There is an exercise in Bourbaki about the intersection $A = k (x,y) [z] \cap k (z, x + yz)$. These are two subrings of $k (x,y,z)$. The first is PID, the second is a field. Bourbaki requests to prove that this is not a Dedekind domain.
A theorem assures us that this intersection is a Krull domain, so $A$ must be of dimension $> 1$.
When looking at the elements in $A$ we find the ring $k[z, x + yz]$.
My question is: $A = k [z, x + yz]$ ? and if not, what is it??
The answer is yes, $A = k [z, x + yz]$.
Any element $r$ of $k(z, x+ yz)$ can be written in lowest form as a quotient $\frac{g(z,x + yz)}{h(z,x + yz)}$, where $g$ and $h$ are polynomials in two variables. The fraction $\frac{g(z,x+yz)}{h(z,x+yz)}$ is also irreducible with respect to the ring $k[x,y,z] = k[z, x+ yz, y]$.

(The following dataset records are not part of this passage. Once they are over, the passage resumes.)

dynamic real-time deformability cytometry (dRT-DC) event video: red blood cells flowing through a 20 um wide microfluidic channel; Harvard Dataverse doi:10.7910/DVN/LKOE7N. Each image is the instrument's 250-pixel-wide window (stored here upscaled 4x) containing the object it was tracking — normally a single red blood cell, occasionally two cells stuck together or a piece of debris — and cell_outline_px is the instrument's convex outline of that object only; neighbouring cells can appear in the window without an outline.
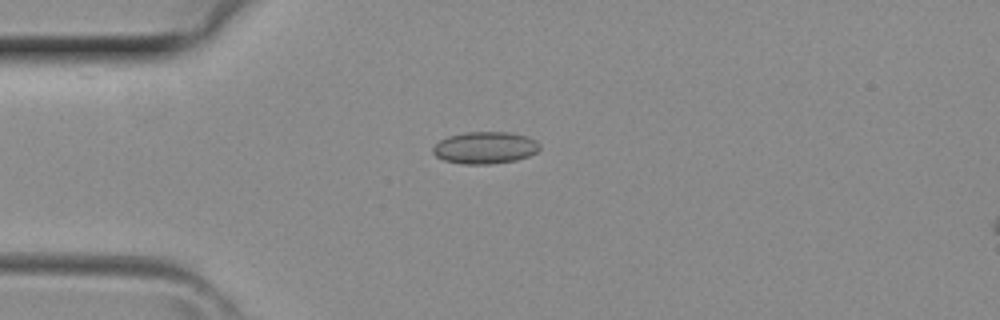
{"species": "common noctule bat (a hibernating species)", "species_latin": "Nyctalus noctula", "temperature_condition": "room temperature", "stored_images_in_passage": 1, "camera_frame_rate_fps": 3000, "um_per_image_px": 0.085, "animal": {"sex": "female", "body_mass_g": 29.2, "forearm_length_mm": 56.3}, "frame": {"image": 1, "passage_image": 1, "time_ms": 0.0, "image_size_px": [1000, 320], "cell_outline_px": [[540, 148], [536, 152], [528, 156], [516, 160], [488, 164], [464, 164], [444, 160], [436, 156], [432, 152], [432, 148], [440, 140], [448, 136], [464, 132], [508, 132], [528, 136], [536, 140], [540, 144]], "centroid_in_image_um": [41.23, 12.55], "position_along_channel_um": 43.8, "area_um2": 19.94}}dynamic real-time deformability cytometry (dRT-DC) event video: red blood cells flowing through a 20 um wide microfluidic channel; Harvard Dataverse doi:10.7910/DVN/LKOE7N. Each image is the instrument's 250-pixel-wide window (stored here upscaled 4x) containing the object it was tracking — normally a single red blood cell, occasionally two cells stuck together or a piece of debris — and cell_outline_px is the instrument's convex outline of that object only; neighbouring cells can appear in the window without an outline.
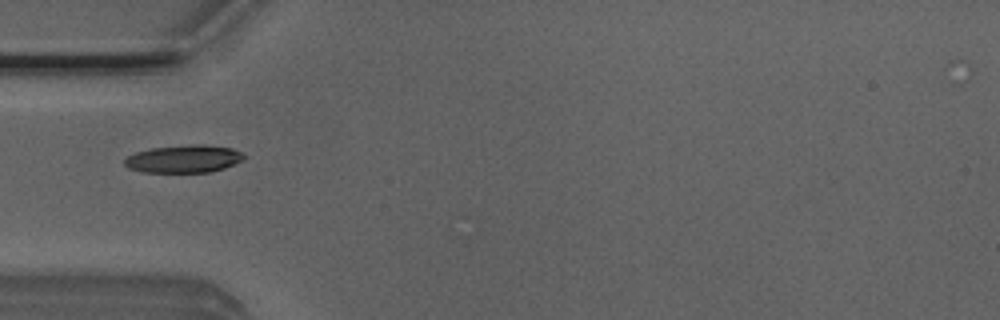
{"species": "Egyptian fruit bat (a non-hibernating species)", "species_latin": "Rousettus aegyptiacus", "temperature_condition": "room temperature", "stored_images_in_passage": 5, "camera_frame_rate_fps": 3000, "um_per_image_px": 0.085, "animal": {"sex": "male"}, "frame": {"image": 1, "passage_image": 2, "time_ms": 0.333, "image_size_px": [1000, 320], "cell_outline_px": [[244, 160], [224, 168], [212, 172], [140, 172], [128, 168], [124, 164], [124, 160], [128, 156], [136, 152], [152, 148], [192, 144], [204, 144], [232, 148], [240, 152], [244, 156]], "centroid_in_image_um": [15.62, 13.5], "position_along_channel_um": 69.4, "area_um2": 19.31}}
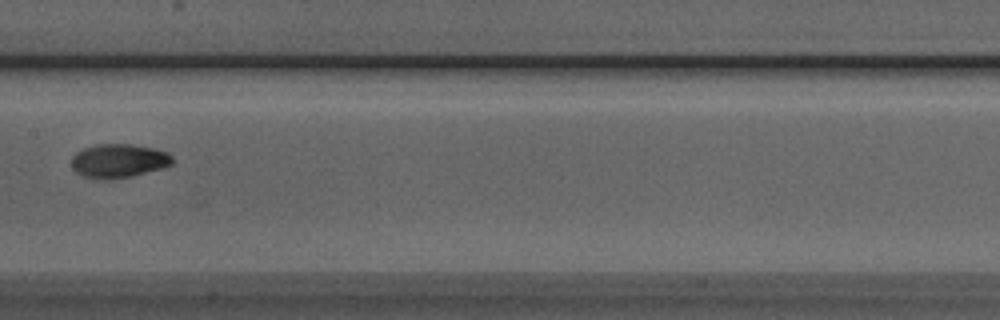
{"frame": {"image": 2, "passage_image": 5, "time_ms": 1.333, "image_size_px": [1000, 320], "cell_outline_px": [[172, 164], [164, 168], [132, 176], [108, 180], [104, 180], [84, 176], [76, 172], [72, 168], [72, 156], [76, 152], [84, 148], [96, 144], [132, 144], [152, 148], [168, 152], [172, 156]], "centroid_in_image_um": [10.09, 13.67], "position_along_channel_um": 197.3, "area_um2": 20.0}}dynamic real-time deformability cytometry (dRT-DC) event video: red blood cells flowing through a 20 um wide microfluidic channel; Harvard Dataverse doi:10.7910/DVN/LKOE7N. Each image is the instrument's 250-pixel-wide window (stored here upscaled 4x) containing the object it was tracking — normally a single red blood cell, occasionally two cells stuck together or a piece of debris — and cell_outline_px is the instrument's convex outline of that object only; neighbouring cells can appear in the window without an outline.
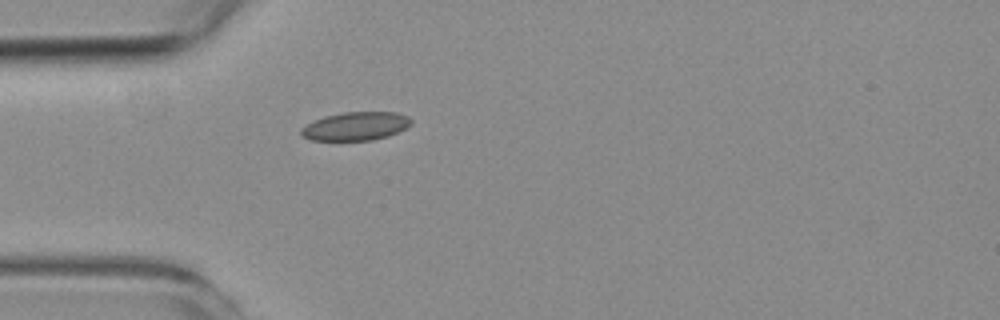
{"species": "common noctule bat (a hibernating species)", "species_latin": "Nyctalus noctula", "temperature_condition": "room temperature", "stored_images_in_passage": 1, "camera_frame_rate_fps": 3000, "um_per_image_px": 0.085, "animal": {"sex": "female", "body_mass_g": 19.3, "forearm_length_mm": 54.1}, "frame": {"image": 1, "passage_image": 1, "time_ms": 0.0, "image_size_px": [1000, 320], "cell_outline_px": [[412, 124], [388, 136], [372, 140], [312, 140], [300, 136], [300, 128], [312, 120], [324, 116], [344, 112], [396, 112], [408, 116], [412, 120]], "centroid_in_image_um": [30.19, 10.72], "position_along_channel_um": 54.8, "area_um2": 18.32}}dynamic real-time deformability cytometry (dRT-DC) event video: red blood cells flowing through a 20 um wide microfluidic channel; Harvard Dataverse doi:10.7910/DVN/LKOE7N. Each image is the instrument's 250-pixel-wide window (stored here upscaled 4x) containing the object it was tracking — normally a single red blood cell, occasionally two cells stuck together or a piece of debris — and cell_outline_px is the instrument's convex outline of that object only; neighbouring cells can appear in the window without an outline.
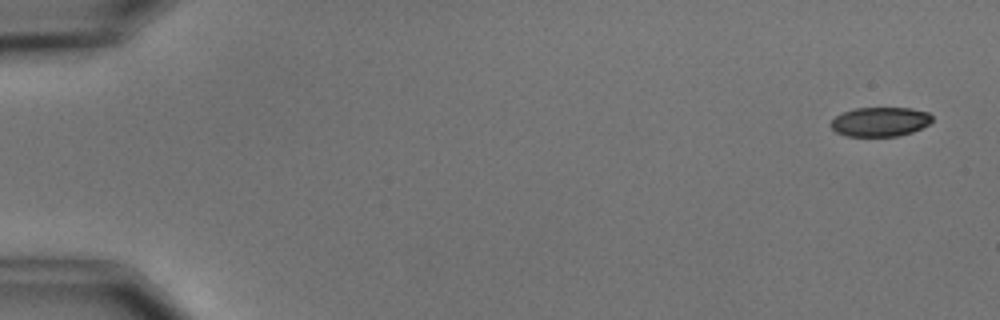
{"species": "common noctule bat (a hibernating species)", "species_latin": "Nyctalus noctula", "temperature_condition": "cold", "stored_images_in_passage": 4, "camera_frame_rate_fps": 3000, "um_per_image_px": 0.085, "animal": {"sex": "male", "body_mass_g": 15.6}, "frame": {"image": 1, "passage_image": 1, "time_ms": 0.0, "image_size_px": [1000, 320], "cell_outline_px": [[932, 120], [928, 124], [912, 132], [896, 136], [848, 136], [836, 132], [828, 124], [836, 116], [844, 112], [856, 108], [912, 108], [928, 112], [932, 116]], "centroid_in_image_um": [74.8, 10.34], "position_along_channel_um": 10.2, "area_um2": 17.22}}
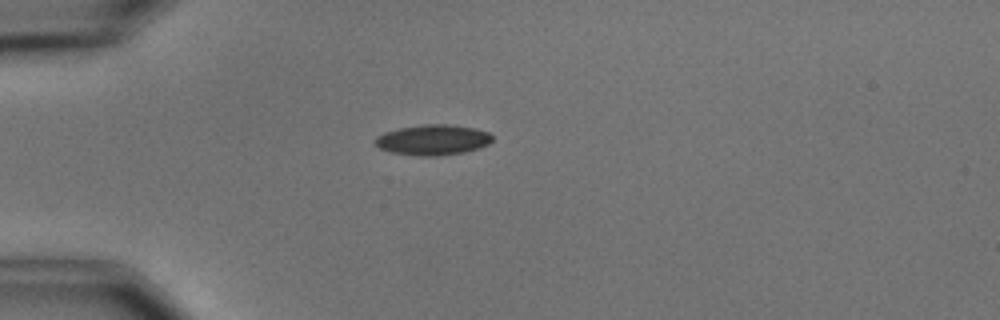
{"frame": {"image": 2, "passage_image": 4, "time_ms": 4.333, "image_size_px": [1000, 320], "cell_outline_px": [[492, 140], [488, 144], [480, 148], [464, 152], [436, 156], [420, 156], [392, 152], [380, 148], [372, 140], [376, 136], [384, 132], [400, 128], [424, 124], [448, 124], [476, 128], [488, 132], [492, 136]], "centroid_in_image_um": [36.79, 11.88], "position_along_channel_um": 48.2, "area_um2": 20.81}}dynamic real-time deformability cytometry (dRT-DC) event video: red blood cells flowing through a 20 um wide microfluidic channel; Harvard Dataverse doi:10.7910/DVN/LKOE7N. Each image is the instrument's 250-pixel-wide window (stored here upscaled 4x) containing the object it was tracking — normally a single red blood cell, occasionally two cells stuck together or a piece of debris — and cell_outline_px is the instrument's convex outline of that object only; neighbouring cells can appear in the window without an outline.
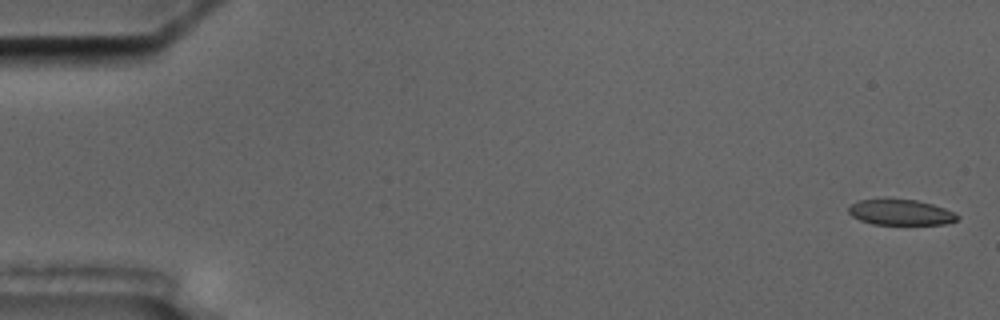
{"species": "common noctule bat (a hibernating species)", "species_latin": "Nyctalus noctula", "temperature_condition": "cold", "stored_images_in_passage": 5, "camera_frame_rate_fps": 3000, "um_per_image_px": 0.085, "animal": {"sex": "male", "body_mass_g": 17.5, "forearm_length_mm": 52.3}, "frame": {"image": 1, "passage_image": 1, "time_ms": 0.0, "image_size_px": [1000, 320], "cell_outline_px": [[960, 216], [956, 220], [944, 224], [872, 224], [860, 220], [852, 216], [848, 212], [848, 208], [856, 200], [884, 196], [888, 196], [916, 200], [932, 204], [944, 208]], "centroid_in_image_um": [76.47, 17.99], "position_along_channel_um": 8.5, "area_um2": 16.82}}
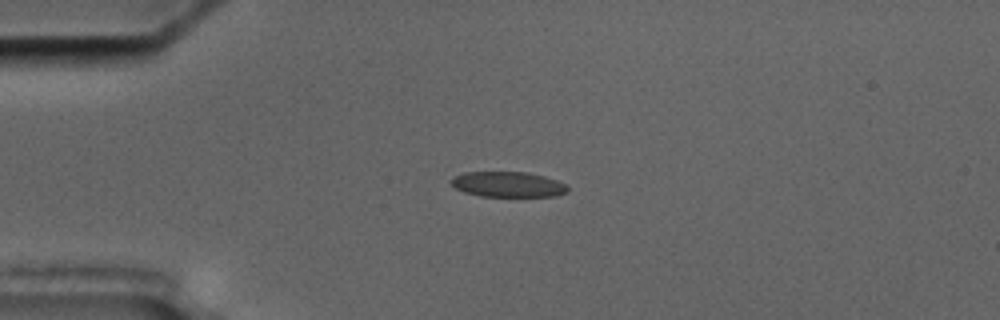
{"frame": {"image": 2, "passage_image": 5, "time_ms": 4.333, "image_size_px": [1000, 320], "cell_outline_px": [[568, 192], [556, 196], [480, 196], [464, 192], [456, 188], [452, 184], [452, 176], [464, 172], [528, 172], [544, 176], [556, 180], [564, 184], [568, 188]], "centroid_in_image_um": [43.17, 15.67], "position_along_channel_um": 41.8, "area_um2": 17.17}}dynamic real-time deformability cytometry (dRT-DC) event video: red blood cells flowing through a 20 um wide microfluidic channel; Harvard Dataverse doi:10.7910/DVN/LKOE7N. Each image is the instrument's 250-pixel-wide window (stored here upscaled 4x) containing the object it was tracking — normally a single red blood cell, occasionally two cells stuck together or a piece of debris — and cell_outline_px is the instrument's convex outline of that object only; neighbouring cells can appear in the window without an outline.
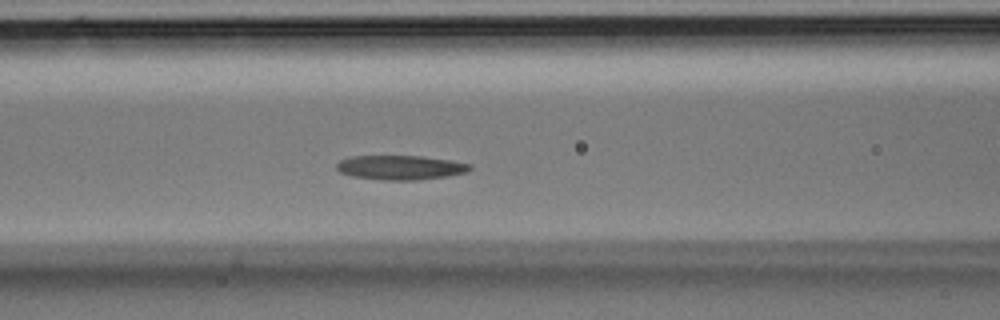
{"species": "Egyptian fruit bat (a non-hibernating species)", "species_latin": "Rousettus aegyptiacus", "temperature_condition": "room temperature", "stored_images_in_passage": 33, "camera_frame_rate_fps": 3000, "um_per_image_px": 0.085, "animal": {"sex": "male"}, "frame": {"image": 1, "passage_image": 10, "time_ms": 3.0, "image_size_px": [1000, 320], "cell_outline_px": [[472, 168], [468, 172], [448, 176], [416, 180], [384, 180], [352, 176], [340, 172], [336, 168], [336, 164], [340, 160], [352, 156], [424, 156], [452, 160], [472, 164]], "centroid_in_image_um": [34.08, 14.23], "position_along_channel_um": 132.5, "area_um2": 19.07}}
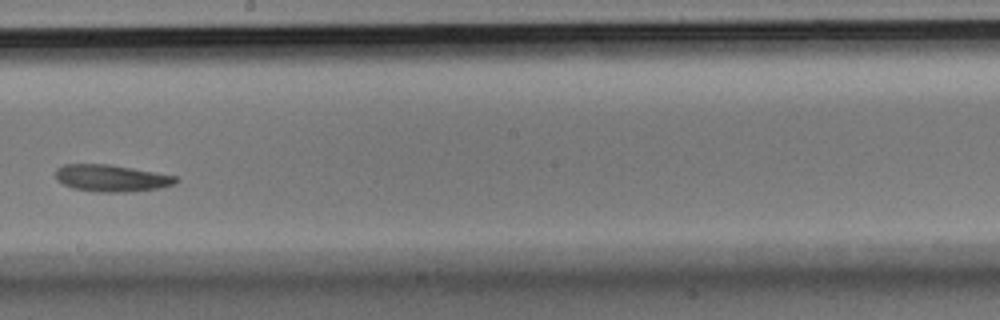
{"frame": {"image": 2, "passage_image": 16, "time_ms": 5.0, "image_size_px": [1000, 320], "cell_outline_px": [[180, 180], [172, 184], [160, 188], [128, 192], [96, 192], [72, 188], [56, 180], [56, 168], [64, 164], [112, 164], [176, 176]], "centroid_in_image_um": [9.45, 15.14], "position_along_channel_um": 238.7, "area_um2": 18.96}}
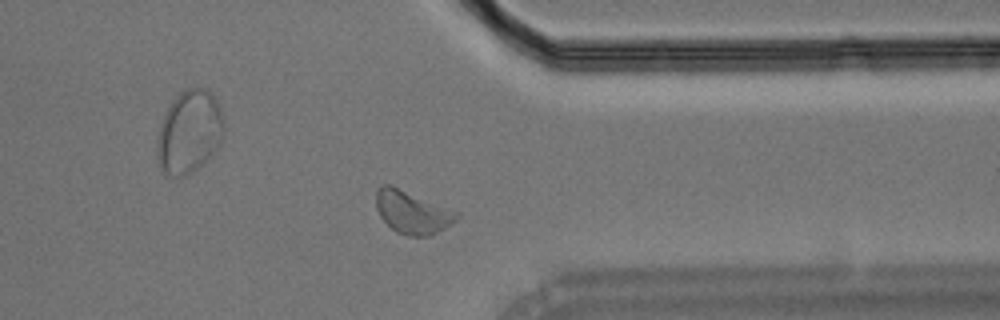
{"frame": {"image": 3, "passage_image": 24, "time_ms": 7.667, "image_size_px": [1000, 320], "cell_outline_px": [[460, 216], [456, 220], [432, 236], [408, 236], [396, 232], [380, 216], [376, 208], [376, 192], [380, 184], [392, 184], [460, 212]], "centroid_in_image_um": [35.05, 18.01], "position_along_channel_um": 376.4, "area_um2": 20.4}}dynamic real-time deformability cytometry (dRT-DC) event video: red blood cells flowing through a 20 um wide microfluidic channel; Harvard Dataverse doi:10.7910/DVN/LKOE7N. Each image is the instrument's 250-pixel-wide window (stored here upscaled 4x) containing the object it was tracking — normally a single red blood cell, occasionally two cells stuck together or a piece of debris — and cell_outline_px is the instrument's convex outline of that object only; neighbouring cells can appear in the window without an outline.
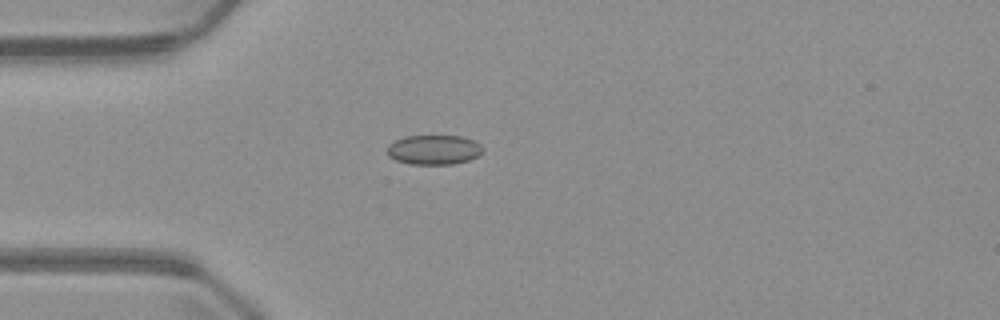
{"species": "common noctule bat (a hibernating species)", "species_latin": "Nyctalus noctula", "temperature_condition": "warm", "stored_images_in_passage": 4, "camera_frame_rate_fps": 3000, "um_per_image_px": 0.085, "animal": {"sex": "male", "body_mass_g": 23.1, "forearm_length_mm": 52.7}, "frame": {"image": 1, "passage_image": 4, "time_ms": 3.667, "image_size_px": [1000, 320], "cell_outline_px": [[484, 152], [480, 156], [468, 160], [452, 164], [408, 164], [396, 160], [388, 156], [388, 144], [404, 136], [460, 136], [472, 140], [480, 144], [484, 148]], "centroid_in_image_um": [36.9, 12.73], "position_along_channel_um": 48.1, "area_um2": 16.59}}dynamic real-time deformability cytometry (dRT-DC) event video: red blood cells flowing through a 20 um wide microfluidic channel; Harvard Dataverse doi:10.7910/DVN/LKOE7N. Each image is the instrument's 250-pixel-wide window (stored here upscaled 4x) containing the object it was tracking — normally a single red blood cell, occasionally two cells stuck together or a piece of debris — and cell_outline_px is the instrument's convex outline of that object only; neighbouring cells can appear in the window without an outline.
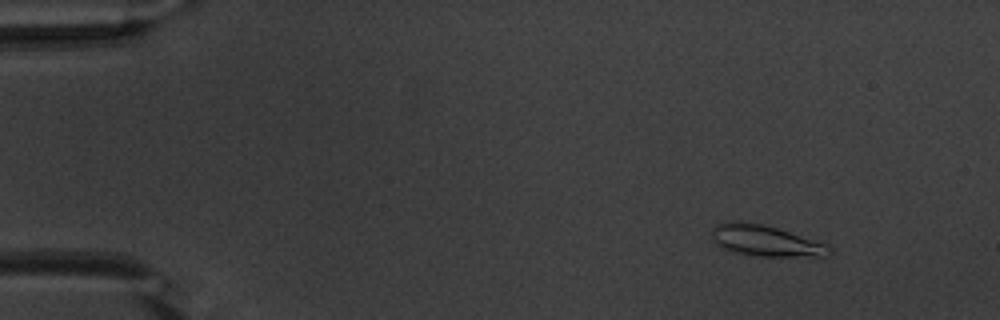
{"species": "common noctule bat (a hibernating species)", "species_latin": "Nyctalus noctula", "temperature_condition": "warm", "stored_images_in_passage": 53, "camera_frame_rate_fps": 3000, "um_per_image_px": 0.085, "animal": {"sex": "male", "body_mass_g": 20.1, "forearm_length_mm": 53.5}, "frame": {"image": 1, "passage_image": 6, "time_ms": 1.667, "image_size_px": [1000, 320], "cell_outline_px": [[832, 252], [828, 256], [756, 256], [732, 252], [724, 248], [712, 236], [712, 228], [716, 224], [736, 220], [764, 224], [828, 244], [832, 248]], "centroid_in_image_um": [65.11, 20.46], "position_along_channel_um": 19.9, "area_um2": 21.15}}
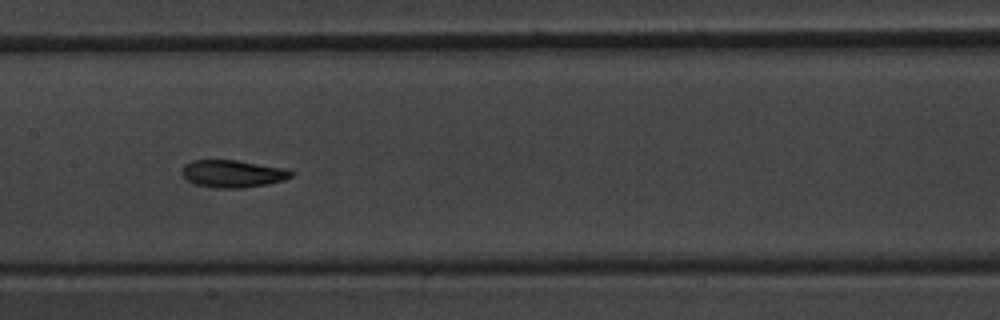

But if $r$ also belongs to $k(x,y)[z]$, then its denominator can be written in the form $f(x,y)$, where $f$ is a polynomial. After reduction to lowest form in $k[x,y,z]$, the denominator remains of the form $f_1(x,y)$, since no divisor of $f(x,y)$ can involve the variable $z$.
Thus $h(z, x+yz) = f_1(x,y)$ depends only on $x$ and $y$. Setting $y =0$, we see that $h$ cannot depend on its first variable. Setting $x = 0$, $y = 1$, we then see that $h$ cannot depend on its second variable. Thus $h$ is constant.
Therefore $r = g(z, x + yz)$